Qualifiziertes Steuervergehen
Mit der Umsetzung der Empfehlungen der Financial Action Task Force (FATF) wurde in der Schweiz das qualifizierte Steuervergehen per 1. Januar 2016 eingeführt. Das qualifizierte Steuervergehen, welches eine Steuerhinterziehung von mehr als CHF 300‘000 in einer Steuerperiode mittels Urkundenfälschung voraussetzt, stellt eine Vortat zur Geldwäscherei dar.
Die regulatorischen Bestimmungen verpflichten Finanzintermediäre seit Anfang dieses Jahres die Hintergründe und den Zweck von Transaktionen sowie Geschäftsbeziehungen abzuklären, wenn Anhaltspunkte vorliegen, dass Vermögenswerte aus einem qualifizierten Steuervergehen herrühren. Vermögenswerte, die aus einem qualifizierten Steuervergehen herrühren, dürfen von Finanzintermediären nicht entgegengenommen werden und es gelten weiter die besonderen Sorgfaltspflichten aus der Geldwäschereiverordnung-FINMA.
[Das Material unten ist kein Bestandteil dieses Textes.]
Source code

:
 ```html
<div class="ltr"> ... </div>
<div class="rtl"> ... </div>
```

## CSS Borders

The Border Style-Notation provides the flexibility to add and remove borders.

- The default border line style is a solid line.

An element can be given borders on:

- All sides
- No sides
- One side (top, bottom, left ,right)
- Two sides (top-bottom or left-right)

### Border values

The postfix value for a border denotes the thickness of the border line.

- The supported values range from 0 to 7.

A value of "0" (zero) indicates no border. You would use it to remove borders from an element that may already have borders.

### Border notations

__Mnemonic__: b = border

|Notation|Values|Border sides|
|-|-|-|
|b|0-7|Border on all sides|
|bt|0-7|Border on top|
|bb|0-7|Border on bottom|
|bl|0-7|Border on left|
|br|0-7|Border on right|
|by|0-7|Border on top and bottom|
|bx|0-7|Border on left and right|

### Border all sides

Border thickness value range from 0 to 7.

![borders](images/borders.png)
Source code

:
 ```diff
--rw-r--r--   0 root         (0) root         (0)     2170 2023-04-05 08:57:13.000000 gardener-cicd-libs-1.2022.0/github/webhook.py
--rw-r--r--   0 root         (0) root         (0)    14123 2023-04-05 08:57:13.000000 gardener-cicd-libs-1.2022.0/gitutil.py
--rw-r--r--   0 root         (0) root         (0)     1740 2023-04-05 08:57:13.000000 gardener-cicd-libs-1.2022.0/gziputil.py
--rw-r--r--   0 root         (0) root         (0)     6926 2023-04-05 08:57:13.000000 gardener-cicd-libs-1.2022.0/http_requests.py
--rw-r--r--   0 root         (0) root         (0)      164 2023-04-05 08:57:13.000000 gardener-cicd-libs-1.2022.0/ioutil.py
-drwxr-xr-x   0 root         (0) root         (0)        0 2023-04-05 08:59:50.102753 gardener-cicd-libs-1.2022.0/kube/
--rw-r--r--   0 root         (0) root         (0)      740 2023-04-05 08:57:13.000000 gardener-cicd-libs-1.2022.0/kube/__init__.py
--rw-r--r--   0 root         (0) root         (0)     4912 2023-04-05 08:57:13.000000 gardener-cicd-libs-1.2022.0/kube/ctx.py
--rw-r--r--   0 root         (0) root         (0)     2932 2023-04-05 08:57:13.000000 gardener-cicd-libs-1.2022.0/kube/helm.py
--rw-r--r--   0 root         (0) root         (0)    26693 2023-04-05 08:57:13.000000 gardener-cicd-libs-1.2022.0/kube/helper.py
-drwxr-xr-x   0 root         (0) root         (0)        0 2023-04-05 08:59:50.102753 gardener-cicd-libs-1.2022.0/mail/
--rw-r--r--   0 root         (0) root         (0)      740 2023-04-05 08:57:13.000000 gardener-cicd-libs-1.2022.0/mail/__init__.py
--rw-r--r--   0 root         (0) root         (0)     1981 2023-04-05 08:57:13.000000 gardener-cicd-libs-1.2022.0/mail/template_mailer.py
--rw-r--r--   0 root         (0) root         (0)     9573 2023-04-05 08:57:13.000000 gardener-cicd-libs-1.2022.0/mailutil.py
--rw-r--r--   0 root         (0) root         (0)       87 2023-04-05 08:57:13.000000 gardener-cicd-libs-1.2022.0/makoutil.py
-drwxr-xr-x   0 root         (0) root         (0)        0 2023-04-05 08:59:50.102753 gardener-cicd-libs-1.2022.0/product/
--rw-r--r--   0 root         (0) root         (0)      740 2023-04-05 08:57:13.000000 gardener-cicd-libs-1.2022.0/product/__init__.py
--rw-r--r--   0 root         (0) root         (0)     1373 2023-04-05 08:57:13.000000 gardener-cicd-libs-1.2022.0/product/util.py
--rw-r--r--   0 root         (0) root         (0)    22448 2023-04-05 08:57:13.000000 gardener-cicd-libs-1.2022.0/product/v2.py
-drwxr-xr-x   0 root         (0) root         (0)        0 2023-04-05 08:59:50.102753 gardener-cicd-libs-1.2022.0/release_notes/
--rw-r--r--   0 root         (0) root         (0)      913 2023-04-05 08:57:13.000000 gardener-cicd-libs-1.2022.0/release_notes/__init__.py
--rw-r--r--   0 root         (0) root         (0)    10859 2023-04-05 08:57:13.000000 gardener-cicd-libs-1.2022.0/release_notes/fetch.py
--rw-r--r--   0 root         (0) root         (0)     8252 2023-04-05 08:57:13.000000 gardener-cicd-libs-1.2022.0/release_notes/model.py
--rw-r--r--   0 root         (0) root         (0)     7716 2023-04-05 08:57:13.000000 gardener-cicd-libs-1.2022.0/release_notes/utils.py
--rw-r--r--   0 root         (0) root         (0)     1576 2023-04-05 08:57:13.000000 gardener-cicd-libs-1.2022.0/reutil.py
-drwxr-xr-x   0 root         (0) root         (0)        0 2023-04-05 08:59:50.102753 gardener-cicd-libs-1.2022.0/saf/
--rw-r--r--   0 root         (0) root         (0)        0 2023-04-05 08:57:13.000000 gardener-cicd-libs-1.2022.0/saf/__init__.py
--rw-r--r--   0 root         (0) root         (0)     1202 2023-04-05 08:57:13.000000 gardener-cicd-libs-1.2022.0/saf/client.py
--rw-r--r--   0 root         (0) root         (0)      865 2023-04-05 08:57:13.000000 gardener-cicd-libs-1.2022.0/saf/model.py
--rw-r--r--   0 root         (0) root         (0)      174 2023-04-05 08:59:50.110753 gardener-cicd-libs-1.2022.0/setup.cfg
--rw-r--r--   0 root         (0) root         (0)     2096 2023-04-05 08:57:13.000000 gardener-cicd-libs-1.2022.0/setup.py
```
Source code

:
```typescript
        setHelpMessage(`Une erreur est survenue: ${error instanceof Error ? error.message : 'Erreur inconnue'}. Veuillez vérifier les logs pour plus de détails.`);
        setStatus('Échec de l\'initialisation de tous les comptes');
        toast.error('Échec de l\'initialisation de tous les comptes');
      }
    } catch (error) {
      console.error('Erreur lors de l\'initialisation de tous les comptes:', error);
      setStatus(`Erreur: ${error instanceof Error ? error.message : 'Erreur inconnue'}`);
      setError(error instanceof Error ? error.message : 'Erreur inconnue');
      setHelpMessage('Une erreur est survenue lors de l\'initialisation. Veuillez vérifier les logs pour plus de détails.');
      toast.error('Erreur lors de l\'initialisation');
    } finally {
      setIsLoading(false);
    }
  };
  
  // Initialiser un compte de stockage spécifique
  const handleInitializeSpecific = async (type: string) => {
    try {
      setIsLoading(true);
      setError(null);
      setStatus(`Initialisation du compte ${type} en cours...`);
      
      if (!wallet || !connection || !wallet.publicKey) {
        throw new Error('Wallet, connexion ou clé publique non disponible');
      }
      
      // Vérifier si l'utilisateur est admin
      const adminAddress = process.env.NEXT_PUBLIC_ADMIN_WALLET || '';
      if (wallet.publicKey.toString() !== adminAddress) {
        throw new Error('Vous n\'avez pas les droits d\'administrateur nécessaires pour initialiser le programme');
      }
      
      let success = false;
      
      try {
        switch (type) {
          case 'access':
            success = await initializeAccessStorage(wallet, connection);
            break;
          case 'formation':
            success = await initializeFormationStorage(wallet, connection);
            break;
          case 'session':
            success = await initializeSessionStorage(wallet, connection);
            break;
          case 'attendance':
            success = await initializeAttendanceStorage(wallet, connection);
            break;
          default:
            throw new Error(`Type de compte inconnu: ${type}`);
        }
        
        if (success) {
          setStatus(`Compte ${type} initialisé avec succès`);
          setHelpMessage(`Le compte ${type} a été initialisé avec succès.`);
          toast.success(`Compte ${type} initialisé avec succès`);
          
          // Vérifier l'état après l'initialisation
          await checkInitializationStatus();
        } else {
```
Um den regulatorischen Anforderungen gerecht zu werden, haben Finanzintermediäre unter anderem Risikokriterien zu entwickeln, die auf neue oder bestehende Geschäftsbeziehungen mit erhöhten Risiken hinweisen (sog. GmeR). Neben dem Beispielkatalog aus der Geldwäschereiverordnung-FINMA, welche vorwiegend qualitative Risikokriterien erwähnt (wie z.B. Art der verlangten Dienstleistungen und Produkte sowie die Komplexität der Strukturen des Vertragspartners), stehen beim qualifizierten Steuervergehen in erster Linie quantitative Risikokriterien im Vordergrund. Nur Vertragspartner, welche über genügend Vermögenswerte verfügen bzw. in einer Steuerperiode einen gewissen Schwellenwert an Einkommen oder Gewinn erreichen, sind überhaupt in der Lage eine Steuerhinterziehung von mehr als CHF 300‘000 zu begehen. Wo dieser Schwellenwert anzusetzen ist, hängt massgeblich vom Steuerdomizil und der Rechtsform des Vertragspartners bzw. dem auf ihn anwendbaren Steuersatz ab.
Die Praxis wird zeigen müssen, wie viele Meldungen der Meldestelle für Geldwäscherei des Bundes (MROS) aufgrund des qualifizierten Steuervergehens erstattet werden. Es ist jedoch zu erwarten, dass die Finanzintermediäre primär vom Melderecht Gebrauch machen werden und Wahrnehmungen melden werden, welche darauf schliessen lassen, dass die Vermögenswerte aus einem qualifizierten Steuervergehen herrühren könnten. Wissen darum oder einen begründeten Verdacht, dass ein Vertragspartner eine Urkundenfälschung begangen hat und dadurch mit einer Steuerhinterziehung von mehr als CHF 300‘000 erfolgreich war, wird ein Finanzintermediär – vermutungsweise auch nach gründlichen Abklärungen – in der Regel nicht haben. Die zukünftigen Jahresberichte der MROS werden Aufschluss über diese Frage geben.